Mesenchymal stem cells (MSCs) are considered to be one of the most promising types of adult stem cells for therapeutic applications. It is their ability to differentiate into several different cell types, ease of ex vivo expansion in cell culture, and non-immunogenicity that has made them an attractive target to exploit for clinical means. Mesenchymal stem cells can be isolated from a variety of tissue sources such as bone marrow, umbilical cord blood, peripheral blood, and adipose tissue (Wagner et al,. 2005). Their presence within several different tissue sources suggest MSCs may play an important role in organ homeostasis by maintaining and repairing tissue damage (Porada, et al., 2010). The most predominant source of MSCs is derived from bone marrow, which is a relatively non-invasive method. However, many researchers have begun to focus on MSCs derived from adipose tissues, which are commonly referred to as adipose stem cells (ASCs).

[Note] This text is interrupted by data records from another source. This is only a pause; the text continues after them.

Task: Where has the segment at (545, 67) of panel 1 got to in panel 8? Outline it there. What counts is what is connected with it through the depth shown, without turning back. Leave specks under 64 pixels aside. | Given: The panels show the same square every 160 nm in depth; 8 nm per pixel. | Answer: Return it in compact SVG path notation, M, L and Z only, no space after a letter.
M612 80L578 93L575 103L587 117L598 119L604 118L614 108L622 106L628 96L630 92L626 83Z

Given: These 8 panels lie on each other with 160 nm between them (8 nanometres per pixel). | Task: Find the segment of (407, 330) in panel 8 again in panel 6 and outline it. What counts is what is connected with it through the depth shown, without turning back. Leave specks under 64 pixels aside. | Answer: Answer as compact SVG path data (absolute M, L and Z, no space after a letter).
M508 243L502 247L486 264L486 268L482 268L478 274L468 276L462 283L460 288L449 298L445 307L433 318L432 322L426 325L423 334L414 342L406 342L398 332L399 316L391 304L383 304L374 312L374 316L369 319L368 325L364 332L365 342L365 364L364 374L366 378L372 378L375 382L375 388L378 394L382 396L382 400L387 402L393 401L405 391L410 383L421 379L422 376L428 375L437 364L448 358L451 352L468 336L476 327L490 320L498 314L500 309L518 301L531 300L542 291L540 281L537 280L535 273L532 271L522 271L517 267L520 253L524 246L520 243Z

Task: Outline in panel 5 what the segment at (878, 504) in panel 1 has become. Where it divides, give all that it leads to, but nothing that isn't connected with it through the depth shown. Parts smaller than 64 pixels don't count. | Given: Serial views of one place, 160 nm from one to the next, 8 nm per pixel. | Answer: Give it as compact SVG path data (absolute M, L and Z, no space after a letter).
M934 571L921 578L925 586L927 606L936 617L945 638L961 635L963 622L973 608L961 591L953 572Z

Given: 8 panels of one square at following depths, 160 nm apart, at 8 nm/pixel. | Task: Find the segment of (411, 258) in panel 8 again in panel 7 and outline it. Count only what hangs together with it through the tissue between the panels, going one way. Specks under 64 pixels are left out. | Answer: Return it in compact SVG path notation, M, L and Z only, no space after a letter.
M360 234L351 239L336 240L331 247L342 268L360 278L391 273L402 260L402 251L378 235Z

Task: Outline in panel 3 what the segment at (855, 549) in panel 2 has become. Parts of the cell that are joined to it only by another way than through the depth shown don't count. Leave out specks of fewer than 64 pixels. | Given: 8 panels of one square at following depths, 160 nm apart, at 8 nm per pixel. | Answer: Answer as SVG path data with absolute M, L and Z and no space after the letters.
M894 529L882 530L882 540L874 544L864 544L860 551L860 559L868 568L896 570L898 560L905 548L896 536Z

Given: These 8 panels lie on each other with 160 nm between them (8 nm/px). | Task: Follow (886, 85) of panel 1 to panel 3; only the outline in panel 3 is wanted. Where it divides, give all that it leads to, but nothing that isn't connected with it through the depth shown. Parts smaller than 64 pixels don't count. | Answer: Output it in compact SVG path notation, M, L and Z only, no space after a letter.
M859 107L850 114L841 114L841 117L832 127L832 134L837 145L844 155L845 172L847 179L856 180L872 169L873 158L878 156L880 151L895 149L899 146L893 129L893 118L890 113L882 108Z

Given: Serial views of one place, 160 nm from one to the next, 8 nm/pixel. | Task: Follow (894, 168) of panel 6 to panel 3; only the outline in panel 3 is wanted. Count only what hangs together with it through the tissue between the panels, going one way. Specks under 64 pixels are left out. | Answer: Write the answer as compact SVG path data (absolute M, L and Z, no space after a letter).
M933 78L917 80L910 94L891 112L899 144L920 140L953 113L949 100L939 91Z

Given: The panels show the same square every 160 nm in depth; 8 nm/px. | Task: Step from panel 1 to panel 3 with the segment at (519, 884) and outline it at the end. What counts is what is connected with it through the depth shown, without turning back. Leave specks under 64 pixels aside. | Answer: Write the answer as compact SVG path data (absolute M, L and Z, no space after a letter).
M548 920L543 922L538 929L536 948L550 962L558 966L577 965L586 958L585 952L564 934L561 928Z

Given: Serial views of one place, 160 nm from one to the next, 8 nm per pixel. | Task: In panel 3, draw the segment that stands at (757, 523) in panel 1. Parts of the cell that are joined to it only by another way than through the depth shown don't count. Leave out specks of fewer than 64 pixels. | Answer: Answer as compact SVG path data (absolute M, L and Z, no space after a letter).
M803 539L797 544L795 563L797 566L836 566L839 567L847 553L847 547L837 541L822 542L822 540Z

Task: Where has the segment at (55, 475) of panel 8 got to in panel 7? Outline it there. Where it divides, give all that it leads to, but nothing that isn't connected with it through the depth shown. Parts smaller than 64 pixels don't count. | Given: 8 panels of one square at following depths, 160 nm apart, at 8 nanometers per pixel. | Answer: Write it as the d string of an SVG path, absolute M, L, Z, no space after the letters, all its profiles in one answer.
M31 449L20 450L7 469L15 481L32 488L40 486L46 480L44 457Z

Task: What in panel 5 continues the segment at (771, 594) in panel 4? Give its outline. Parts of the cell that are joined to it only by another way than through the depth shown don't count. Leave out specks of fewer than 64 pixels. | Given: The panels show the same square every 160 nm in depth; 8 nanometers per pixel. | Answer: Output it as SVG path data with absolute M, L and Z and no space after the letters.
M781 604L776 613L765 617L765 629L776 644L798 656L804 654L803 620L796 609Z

Adipose stem cells have garnered much attention within the stem cell community and are considered by many as the next breakthrough stem cell type. ASCs have the capacity to differentiate into adipogenic, osteogenic, chondrogenic and other mesenchymal lineages (Zuk et al., 2002). In addition, there is supporting evidence to suggest that ASCs have the ability to differentiate into cells of non-mesodermal origin, such as hepatocytes, endothelial cells, neurons, endocrine pancreatic cells, and cardiomyocytes (Schaffler and Buchler, 2007; Zuk et al., 2002). Numerous cosmetic surgery procedures produce an abundance of lipoaspirate, which is a disposable byproduct from liposuction, and provide an important source to derive ASCs (Wilson et al., 2011). As such, ASCs are more readily accessible, and believed to be richly abundant in adipose tissue that enables isolation in higher numbers as compared to bone marrow derived MSCs (Fraser et al., 2006).
Despite these advantages, it is still questionable as to whether ASCs can be deemed as an alternative stem cell source for clinical applications. Isolation of ASCs from adipose tissue involves enzymatic digestion of the tissue with collagenase, which can lead to variability in the number and quality of stem cells. Articlesization of the techniques utilized to isolate and purify ASCs need to be implemented to ensure practicality and effectiveness within in a commercial bioprocessing and clinical setting. In addition, there is evidence to suggest isolation of ASCs results in a heterogeneous stem cell population with distinct ASCs subpopulations that exhibit different lineage differentiation potential (Rada et al., 2011). This illustrates some of the many challenges associated with ASCs and other adult stem cell types; the issue with identifying and isolating the intended stem cell population and driving these cells towards a targeted endpoint for a specific clinical use.
In short, the success of ASCs as a potential therapeutic application will heavily depend on elucidating the molecular characterization of ASCs, manipulating the intended stem cell population towards a specific endpoint, and translating these findings into an effective, practical clinical therapy.